Be familiar with representing a list as a concatenation of a head and a tail.

What is a head and what is a tail?

The head of the list is defined to be the first element of the list. The tail of the list is defined to be a list excluding the head, the type of tail is therefore a list of elements.

Example

Original List Head Tail
x:xs x xs
[1,2,3,4,5] 1 [2,3,4,5]

Head and tail concatination

A list can be represented as a head and tail concatination.

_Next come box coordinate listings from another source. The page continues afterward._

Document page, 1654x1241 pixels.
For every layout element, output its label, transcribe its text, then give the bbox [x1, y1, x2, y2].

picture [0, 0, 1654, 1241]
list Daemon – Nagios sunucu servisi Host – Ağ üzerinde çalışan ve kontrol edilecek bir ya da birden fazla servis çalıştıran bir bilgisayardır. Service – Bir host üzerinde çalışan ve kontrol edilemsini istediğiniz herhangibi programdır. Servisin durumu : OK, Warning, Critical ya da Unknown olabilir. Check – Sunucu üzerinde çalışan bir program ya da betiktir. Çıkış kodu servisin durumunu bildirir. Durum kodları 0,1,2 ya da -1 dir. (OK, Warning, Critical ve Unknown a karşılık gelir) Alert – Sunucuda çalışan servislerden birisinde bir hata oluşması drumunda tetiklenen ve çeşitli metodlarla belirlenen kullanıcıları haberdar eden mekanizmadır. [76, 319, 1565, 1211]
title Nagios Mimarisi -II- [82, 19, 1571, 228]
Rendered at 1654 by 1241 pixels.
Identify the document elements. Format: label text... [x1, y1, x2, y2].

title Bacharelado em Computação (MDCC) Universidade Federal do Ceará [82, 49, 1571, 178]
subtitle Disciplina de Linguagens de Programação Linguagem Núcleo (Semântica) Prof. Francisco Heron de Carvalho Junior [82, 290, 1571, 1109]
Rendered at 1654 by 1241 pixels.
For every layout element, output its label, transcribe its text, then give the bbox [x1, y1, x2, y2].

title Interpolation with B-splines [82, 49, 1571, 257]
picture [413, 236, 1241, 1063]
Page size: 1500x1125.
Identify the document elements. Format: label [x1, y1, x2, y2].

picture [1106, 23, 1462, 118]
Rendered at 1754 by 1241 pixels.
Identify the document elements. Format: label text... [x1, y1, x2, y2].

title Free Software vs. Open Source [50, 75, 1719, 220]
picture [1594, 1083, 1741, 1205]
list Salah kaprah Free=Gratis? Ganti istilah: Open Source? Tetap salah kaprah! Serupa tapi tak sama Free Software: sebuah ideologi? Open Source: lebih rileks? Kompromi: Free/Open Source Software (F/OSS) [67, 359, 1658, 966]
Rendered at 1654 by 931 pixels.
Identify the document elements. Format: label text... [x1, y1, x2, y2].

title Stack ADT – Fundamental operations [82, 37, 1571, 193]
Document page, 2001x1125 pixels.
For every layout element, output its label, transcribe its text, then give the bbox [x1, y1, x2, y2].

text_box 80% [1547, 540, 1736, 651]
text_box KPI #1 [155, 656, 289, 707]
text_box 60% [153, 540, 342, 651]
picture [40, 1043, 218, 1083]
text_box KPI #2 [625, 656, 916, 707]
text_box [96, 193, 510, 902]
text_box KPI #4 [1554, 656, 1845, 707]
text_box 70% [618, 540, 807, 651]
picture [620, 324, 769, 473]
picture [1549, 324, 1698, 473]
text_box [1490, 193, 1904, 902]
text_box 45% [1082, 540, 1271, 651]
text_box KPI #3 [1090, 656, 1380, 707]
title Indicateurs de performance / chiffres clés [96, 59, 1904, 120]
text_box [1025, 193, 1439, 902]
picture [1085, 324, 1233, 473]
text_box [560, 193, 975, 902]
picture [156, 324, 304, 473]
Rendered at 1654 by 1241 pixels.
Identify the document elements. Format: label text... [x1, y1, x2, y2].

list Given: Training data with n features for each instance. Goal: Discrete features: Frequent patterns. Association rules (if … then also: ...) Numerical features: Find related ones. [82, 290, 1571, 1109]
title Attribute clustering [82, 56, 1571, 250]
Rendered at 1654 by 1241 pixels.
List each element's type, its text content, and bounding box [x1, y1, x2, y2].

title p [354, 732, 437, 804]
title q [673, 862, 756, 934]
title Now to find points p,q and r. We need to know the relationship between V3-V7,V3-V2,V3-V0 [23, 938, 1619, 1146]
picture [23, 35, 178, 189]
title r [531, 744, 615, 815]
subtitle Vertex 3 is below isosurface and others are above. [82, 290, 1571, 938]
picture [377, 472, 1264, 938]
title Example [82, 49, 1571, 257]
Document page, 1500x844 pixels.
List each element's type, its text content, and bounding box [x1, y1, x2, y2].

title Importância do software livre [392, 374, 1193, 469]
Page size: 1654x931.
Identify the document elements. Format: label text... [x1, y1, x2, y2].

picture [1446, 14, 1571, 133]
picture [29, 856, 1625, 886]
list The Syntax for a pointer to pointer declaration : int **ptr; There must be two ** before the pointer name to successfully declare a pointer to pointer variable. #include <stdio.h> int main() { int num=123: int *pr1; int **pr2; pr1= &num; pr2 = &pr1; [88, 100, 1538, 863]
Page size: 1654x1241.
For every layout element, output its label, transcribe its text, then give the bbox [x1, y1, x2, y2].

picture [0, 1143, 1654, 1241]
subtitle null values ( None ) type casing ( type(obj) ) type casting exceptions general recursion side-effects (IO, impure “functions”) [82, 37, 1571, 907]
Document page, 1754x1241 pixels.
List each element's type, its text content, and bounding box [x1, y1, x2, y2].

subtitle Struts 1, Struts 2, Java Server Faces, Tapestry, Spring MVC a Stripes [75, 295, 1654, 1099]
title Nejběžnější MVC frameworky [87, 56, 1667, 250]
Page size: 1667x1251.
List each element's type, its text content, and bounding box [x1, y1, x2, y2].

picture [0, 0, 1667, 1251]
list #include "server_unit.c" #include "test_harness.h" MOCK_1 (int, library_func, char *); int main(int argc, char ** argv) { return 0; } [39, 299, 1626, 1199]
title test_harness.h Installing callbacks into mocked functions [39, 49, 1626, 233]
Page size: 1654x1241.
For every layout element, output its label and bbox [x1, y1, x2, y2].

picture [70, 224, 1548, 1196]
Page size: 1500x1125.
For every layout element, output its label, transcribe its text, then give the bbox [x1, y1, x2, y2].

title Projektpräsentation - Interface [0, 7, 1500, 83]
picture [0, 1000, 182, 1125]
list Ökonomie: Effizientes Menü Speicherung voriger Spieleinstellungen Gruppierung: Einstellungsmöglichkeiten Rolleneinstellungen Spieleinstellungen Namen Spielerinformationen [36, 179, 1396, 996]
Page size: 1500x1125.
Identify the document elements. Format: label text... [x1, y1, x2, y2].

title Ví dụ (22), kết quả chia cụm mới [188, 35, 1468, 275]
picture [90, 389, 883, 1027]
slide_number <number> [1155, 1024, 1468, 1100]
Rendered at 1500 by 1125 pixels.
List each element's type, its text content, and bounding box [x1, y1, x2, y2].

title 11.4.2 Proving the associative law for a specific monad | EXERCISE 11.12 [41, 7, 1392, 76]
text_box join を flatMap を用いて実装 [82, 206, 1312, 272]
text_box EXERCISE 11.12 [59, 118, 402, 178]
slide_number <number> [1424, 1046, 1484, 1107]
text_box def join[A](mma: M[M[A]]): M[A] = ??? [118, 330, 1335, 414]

For example the list [1,2,3,4,5] could be represented as 1:[2,3,4,5].

List operations

Know that a list can be empty.

[] is the empty list.

Describe and apply the following operations:

  • return head of list
  • return tail of list
  • test for empty list
  • return length of list
  • construct an empty list
  • prepend an item to a list
  • append an item to a list.
Operation Description Example
Return head of list Head Example
Return tail of list Tail Example
Test for empty list Empty Example
Return length of list Length Example
Prepend an item to a list Prepend Example
Append an item to a list Append Example

Return head of list

headOfList (x:xs) = 
	x

Return tail of list

tailOfList (x:xs) = 
	xs

Test for empty list

checkEmptyList l = 
	null l

Length of list

lengthOfList l = 
	length l

Prepend to list

prependToList i l = 
	i:l

Append to list

appendToList i l =
	l ++ [i]	

Additional Information

For example, in Haskell the list [4, 3, 5] can be written in the form head:tail where head is the first item in the list and tail is the remainder of the list. In the example, we have 4:[3, 5]. We call 4 the head of the list and [3, 5] the tail.